Risco baixo, mas vigilância permanente

Com base nessas descobertas, os autores concluíram que o Uturuncu não apresenta risco iminente de erupção, embora apresente indícios de atividade.

Ela é resultado de um sistema hidrotermal ainda operante alimentado por gases oriundos do subsolo profundo. Embora contenha magma, os dados sugerem que este material está sendo parcialmente degasificado, liberando gases voláteis que ascendem lentamente, sem provocar fusões suficientes para desencadear uma erupção.

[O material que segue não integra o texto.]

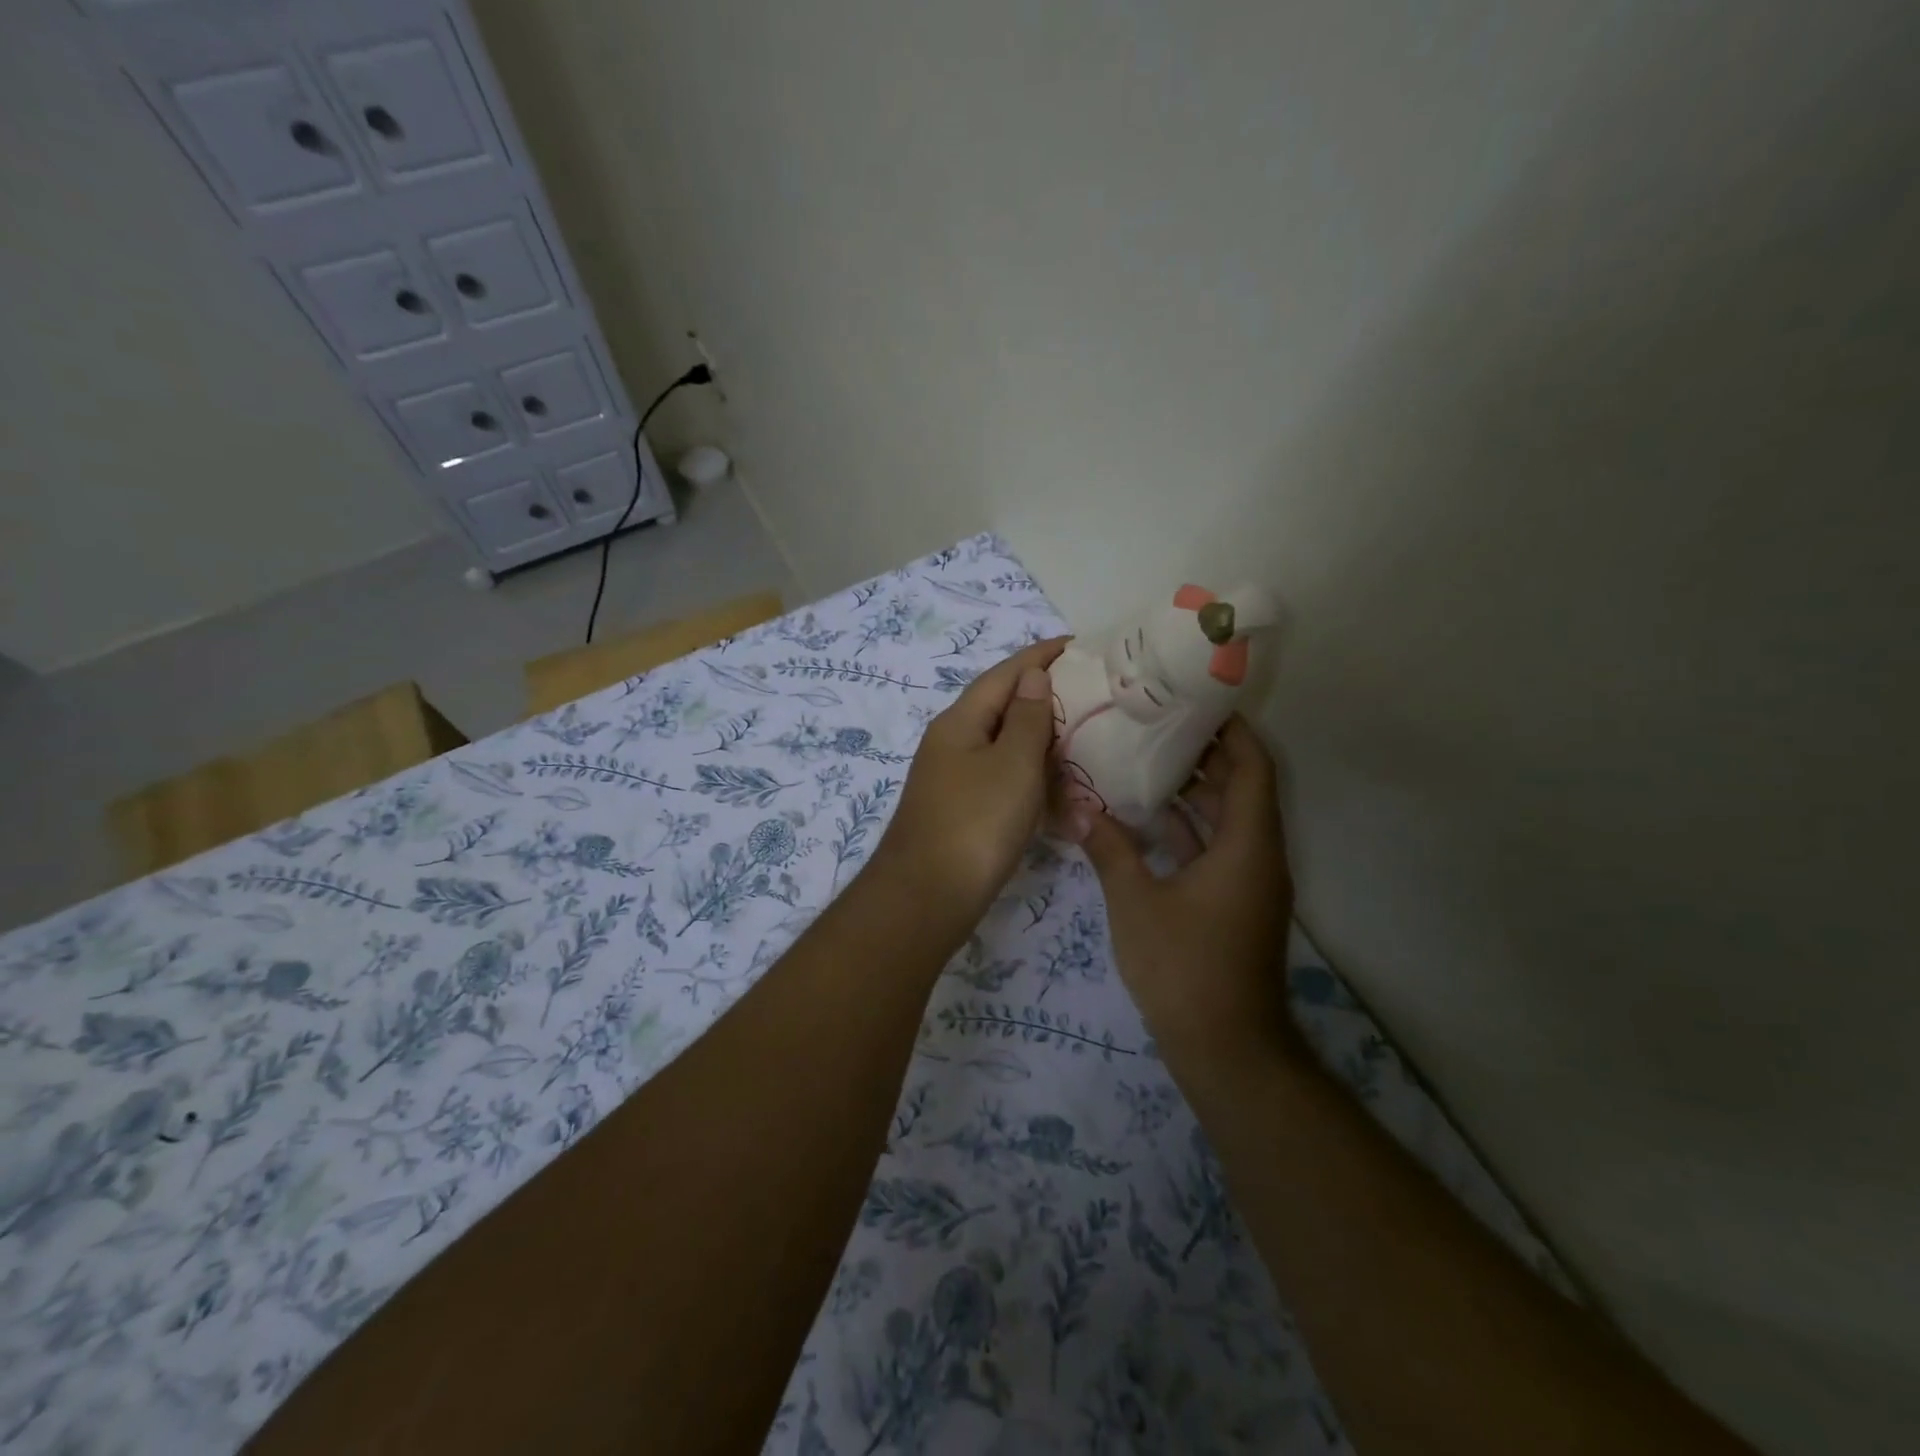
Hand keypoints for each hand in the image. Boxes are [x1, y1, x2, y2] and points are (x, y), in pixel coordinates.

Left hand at [870, 637, 1069, 937]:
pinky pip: (1004, 784)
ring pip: (1006, 750)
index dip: (1041, 656)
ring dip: (1043, 746)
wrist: (927, 898)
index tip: (1078, 644)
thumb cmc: (976, 823)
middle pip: (1004, 709)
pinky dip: (1033, 784)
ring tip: (1086, 742)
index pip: (1005, 674)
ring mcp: (955, 780)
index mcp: (960, 722)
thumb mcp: (1012, 764)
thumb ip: (1028, 718)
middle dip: (1046, 699)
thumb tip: (1033, 675)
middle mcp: (953, 744)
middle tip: (1093, 696)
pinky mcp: (963, 813)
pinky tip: (1061, 796)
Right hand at [1071, 715, 1299, 1061]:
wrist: (1226, 1049)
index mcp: (1247, 845)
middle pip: (1240, 787)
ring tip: (1144, 756)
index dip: (1231, 729)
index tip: (1195, 700)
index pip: (1252, 766)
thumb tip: (1076, 806)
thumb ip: (1108, 847)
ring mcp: (1247, 882)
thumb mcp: (1136, 902)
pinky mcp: (1233, 903)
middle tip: (1155, 722)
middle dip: (1203, 753)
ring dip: (1194, 790)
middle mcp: (1257, 855)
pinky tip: (1145, 816)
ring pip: (1227, 819)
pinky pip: (1215, 848)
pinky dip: (1187, 827)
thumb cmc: (1185, 967)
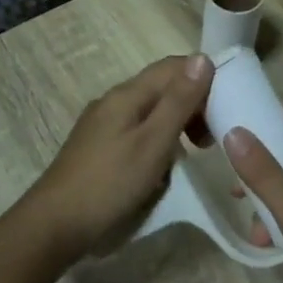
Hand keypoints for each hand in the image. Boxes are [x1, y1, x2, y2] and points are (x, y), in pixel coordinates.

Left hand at [15, 55, 212, 259]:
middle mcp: (113, 101)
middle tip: (212, 139)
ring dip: (176, 124)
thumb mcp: (153, 143)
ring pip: (150, 111)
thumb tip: (202, 58)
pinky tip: (163, 166)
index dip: (203, 78)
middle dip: (192, 104)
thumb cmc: (110, 183)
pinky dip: (158, 140)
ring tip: (194, 152)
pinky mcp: (99, 147)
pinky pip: (137, 131)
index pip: (172, 67)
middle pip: (161, 88)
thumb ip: (178, 102)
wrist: (56, 224)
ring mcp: (103, 124)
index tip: (227, 105)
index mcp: (127, 94)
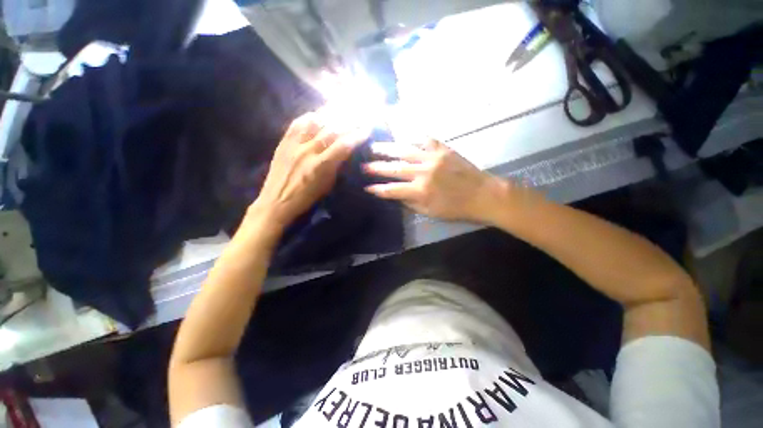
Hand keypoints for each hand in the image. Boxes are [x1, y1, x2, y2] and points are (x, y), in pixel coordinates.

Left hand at [250, 111, 369, 228]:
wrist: (276, 201)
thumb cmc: (306, 198)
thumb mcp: (327, 185)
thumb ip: (336, 166)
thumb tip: (346, 151)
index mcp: (321, 166)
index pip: (344, 145)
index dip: (357, 136)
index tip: (367, 130)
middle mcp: (308, 151)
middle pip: (332, 130)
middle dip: (349, 122)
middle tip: (359, 117)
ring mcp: (294, 144)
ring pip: (315, 122)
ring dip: (331, 115)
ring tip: (341, 110)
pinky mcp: (284, 141)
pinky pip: (298, 123)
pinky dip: (310, 116)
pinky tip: (318, 114)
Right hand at [364, 139, 507, 222]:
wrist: (484, 195)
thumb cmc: (457, 208)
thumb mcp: (431, 212)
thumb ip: (411, 203)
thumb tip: (396, 195)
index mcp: (421, 190)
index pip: (393, 189)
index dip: (378, 189)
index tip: (367, 187)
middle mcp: (424, 172)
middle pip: (395, 168)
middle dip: (377, 167)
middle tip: (364, 165)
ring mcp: (434, 158)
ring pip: (406, 151)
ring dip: (388, 149)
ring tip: (375, 147)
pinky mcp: (444, 150)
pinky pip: (426, 140)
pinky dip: (414, 137)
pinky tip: (404, 134)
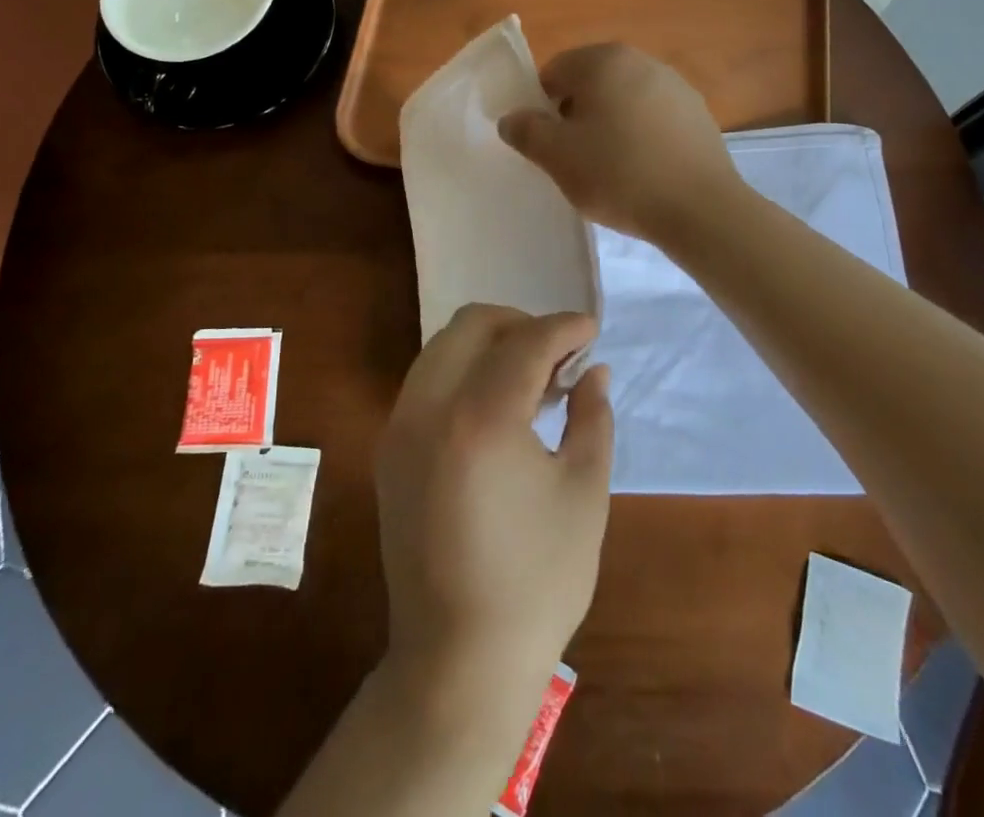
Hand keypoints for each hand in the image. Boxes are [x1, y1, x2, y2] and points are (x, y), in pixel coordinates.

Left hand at [374, 305, 612, 700]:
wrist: (459, 659)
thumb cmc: (537, 581)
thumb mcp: (584, 494)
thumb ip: (591, 417)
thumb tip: (594, 371)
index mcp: (481, 418)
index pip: (525, 342)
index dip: (564, 328)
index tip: (591, 330)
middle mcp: (429, 407)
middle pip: (472, 324)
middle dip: (520, 324)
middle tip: (558, 356)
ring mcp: (400, 427)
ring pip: (443, 347)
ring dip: (489, 345)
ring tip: (530, 381)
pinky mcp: (389, 449)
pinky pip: (426, 380)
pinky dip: (462, 372)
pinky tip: (494, 408)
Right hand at [499, 43, 738, 241]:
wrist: (700, 208)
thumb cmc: (619, 173)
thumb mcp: (557, 156)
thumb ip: (526, 131)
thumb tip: (512, 118)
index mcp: (603, 60)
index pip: (554, 72)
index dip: (541, 107)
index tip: (547, 143)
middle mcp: (641, 60)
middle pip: (590, 83)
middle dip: (576, 115)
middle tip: (573, 157)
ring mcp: (675, 85)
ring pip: (623, 100)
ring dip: (609, 125)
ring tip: (609, 168)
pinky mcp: (698, 113)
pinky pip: (653, 118)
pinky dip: (640, 136)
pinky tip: (642, 170)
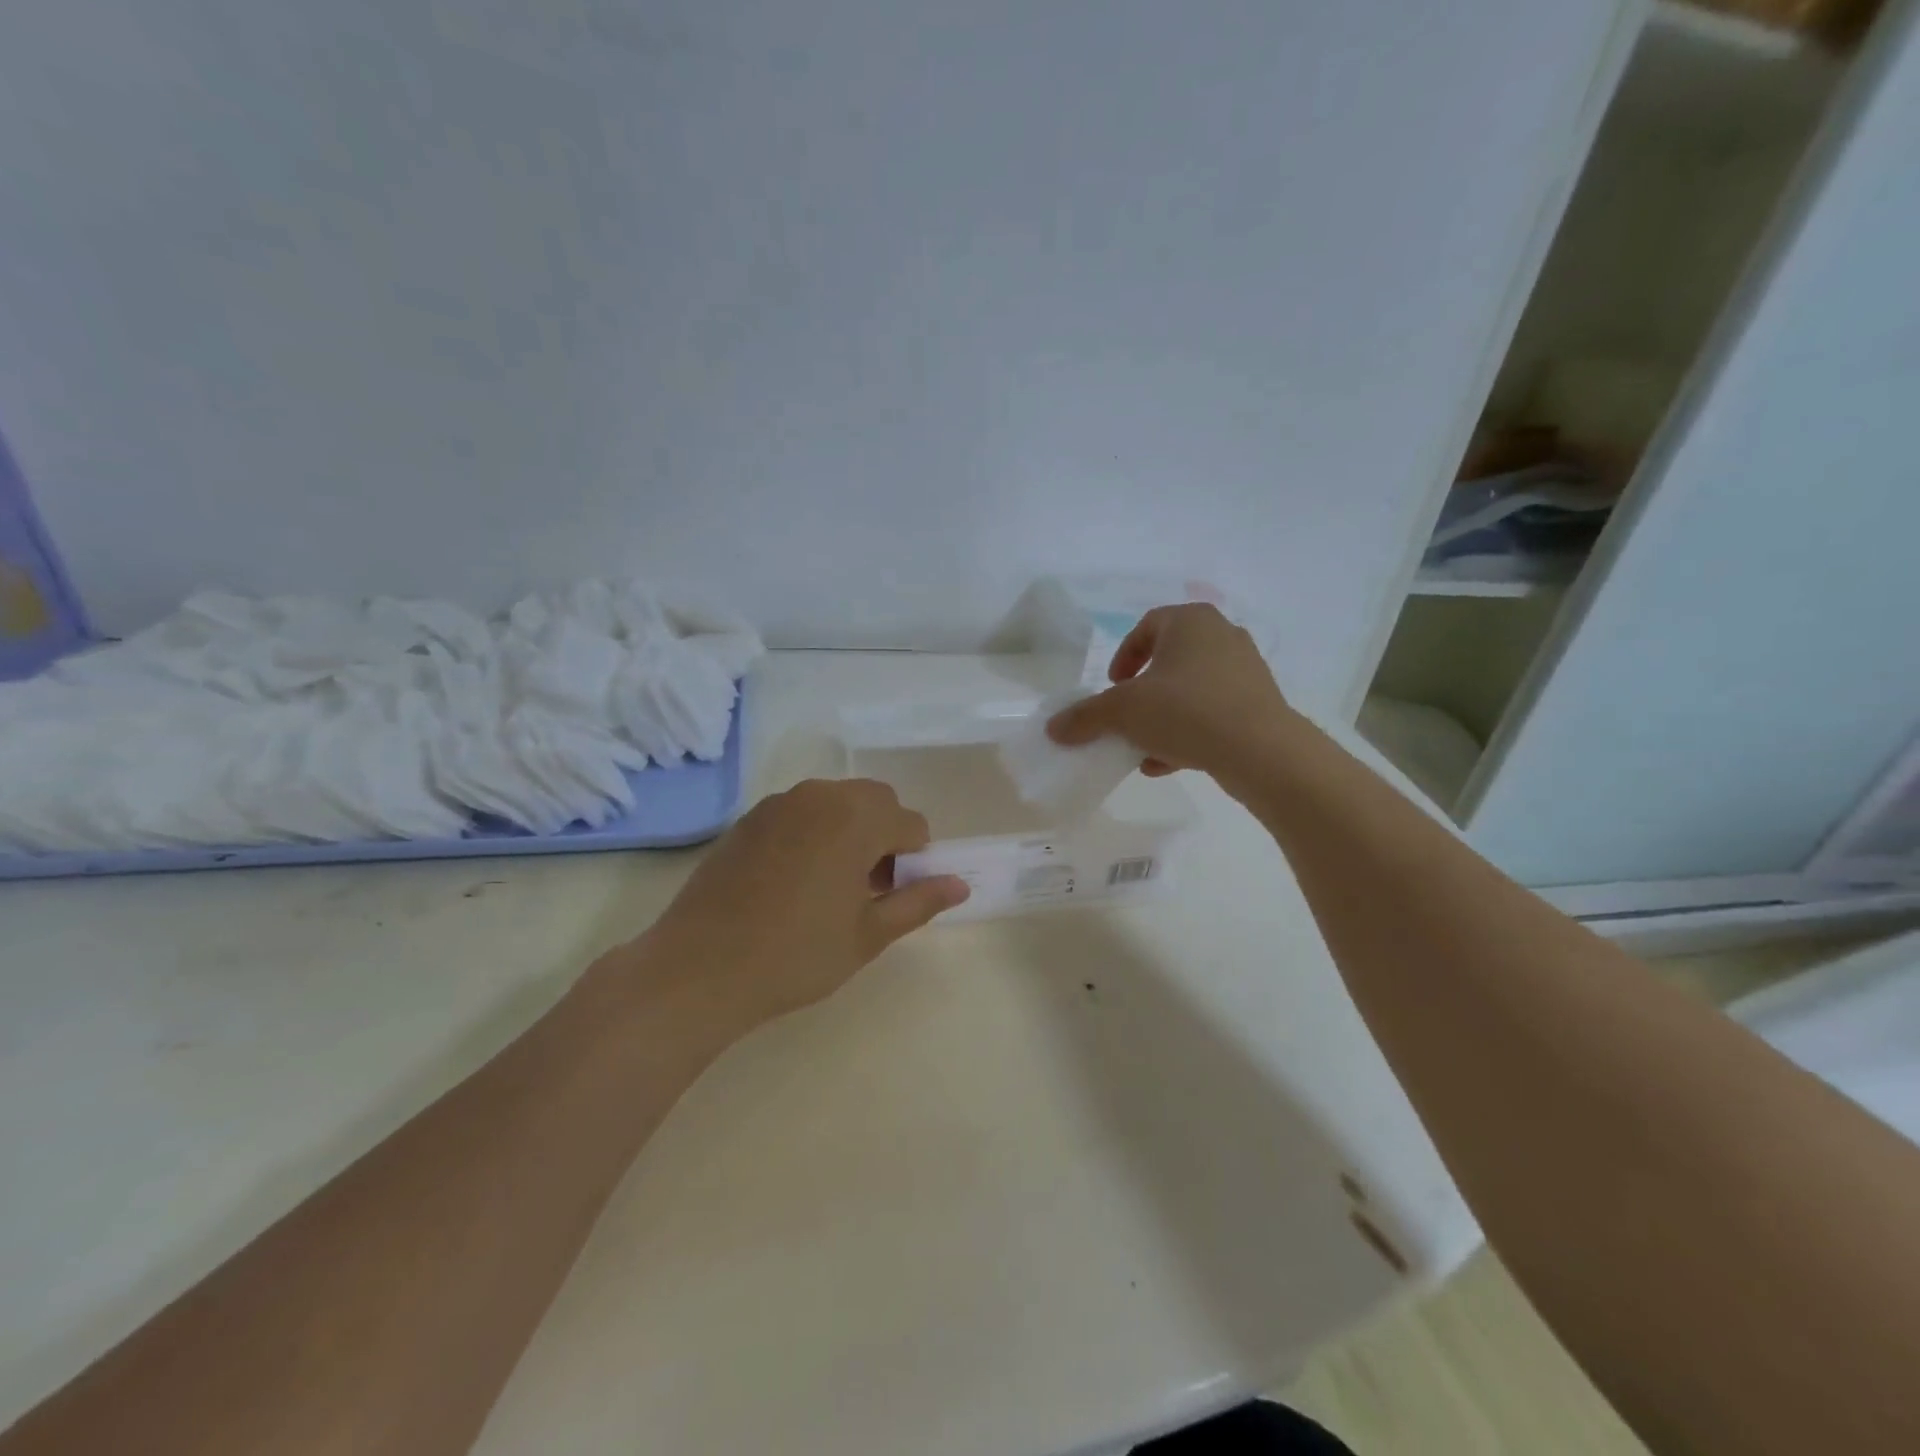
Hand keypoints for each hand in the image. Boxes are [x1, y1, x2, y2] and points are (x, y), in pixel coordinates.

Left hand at [632, 779, 969, 1027]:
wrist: (699, 968)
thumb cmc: (796, 954)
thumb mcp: (868, 934)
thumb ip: (919, 902)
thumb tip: (960, 884)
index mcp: (857, 817)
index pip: (911, 823)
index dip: (914, 860)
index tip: (895, 896)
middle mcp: (820, 795)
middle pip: (875, 802)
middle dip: (884, 837)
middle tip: (868, 889)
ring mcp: (779, 803)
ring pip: (837, 803)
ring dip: (850, 831)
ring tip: (831, 886)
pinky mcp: (749, 818)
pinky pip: (801, 812)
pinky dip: (815, 833)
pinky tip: (794, 881)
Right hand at [1046, 603, 1293, 788]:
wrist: (1261, 751)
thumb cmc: (1186, 711)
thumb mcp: (1123, 712)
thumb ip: (1085, 717)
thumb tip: (1052, 728)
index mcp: (1190, 622)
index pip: (1147, 626)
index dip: (1123, 656)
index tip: (1111, 686)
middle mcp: (1222, 636)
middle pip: (1169, 661)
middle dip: (1142, 692)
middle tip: (1126, 715)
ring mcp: (1245, 671)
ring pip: (1190, 691)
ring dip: (1162, 717)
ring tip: (1142, 747)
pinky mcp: (1259, 704)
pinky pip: (1212, 713)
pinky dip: (1188, 732)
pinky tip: (1167, 763)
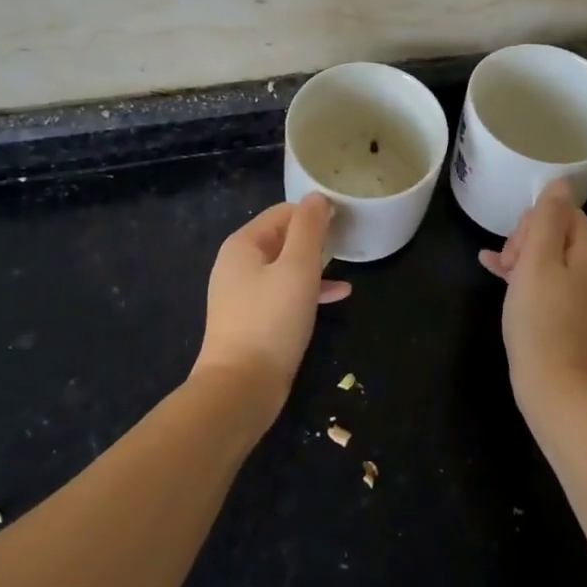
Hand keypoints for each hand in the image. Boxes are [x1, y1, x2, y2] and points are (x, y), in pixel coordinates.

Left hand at [194, 194, 350, 421]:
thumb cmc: (271, 320)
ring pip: (285, 267)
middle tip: (348, 242)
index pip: (283, 212)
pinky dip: (308, 290)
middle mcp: (237, 264)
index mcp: (243, 245)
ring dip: (315, 265)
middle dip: (315, 239)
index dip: (314, 214)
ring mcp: (243, 294)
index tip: (345, 222)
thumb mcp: (297, 268)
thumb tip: (317, 197)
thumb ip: (309, 229)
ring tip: (346, 266)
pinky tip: (338, 295)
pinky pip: (284, 293)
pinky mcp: (253, 320)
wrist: (241, 389)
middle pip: (282, 238)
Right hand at [479, 181, 586, 412]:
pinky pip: (545, 282)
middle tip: (508, 265)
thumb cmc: (542, 320)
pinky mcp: (569, 316)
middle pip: (556, 233)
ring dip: (520, 257)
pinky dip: (522, 276)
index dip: (534, 221)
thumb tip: (560, 182)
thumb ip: (547, 218)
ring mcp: (583, 295)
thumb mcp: (538, 261)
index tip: (515, 247)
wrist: (557, 389)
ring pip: (547, 258)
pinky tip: (496, 274)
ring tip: (497, 271)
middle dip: (526, 239)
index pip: (564, 213)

Seria algo como os últimos suspiros.

“Os métodos deste artigo podem ser aplicados aos mais de 1,4 mil vulcões potencialmente ativos e à dezenas de vulcões como o Uturuncu, que não são considerados ativos, mas mostram sinais de vida, para classificar melhor estes vulcões zumbis”, afirmou o geofísico Matthew Pritchard, da Universidade Cornell, em comunicado à imprensa.

A metodologia, segundo os autores, é crucial para diferenciar entre sistemas em pressurização ativa, com risco eruptivo, e sistemas hidrotermais persistentes, cujo comportamento pode ser interpretado erroneamente como premonitório de erupção.

Com esse novo entendimento, a fronteira entre atividade e inatividade torna-se mais fluida, exigindo novos critérios para a classificação de riscos que sejam mais amplos que a mera atividade sísmica ao redor, indicam os pesquisadores.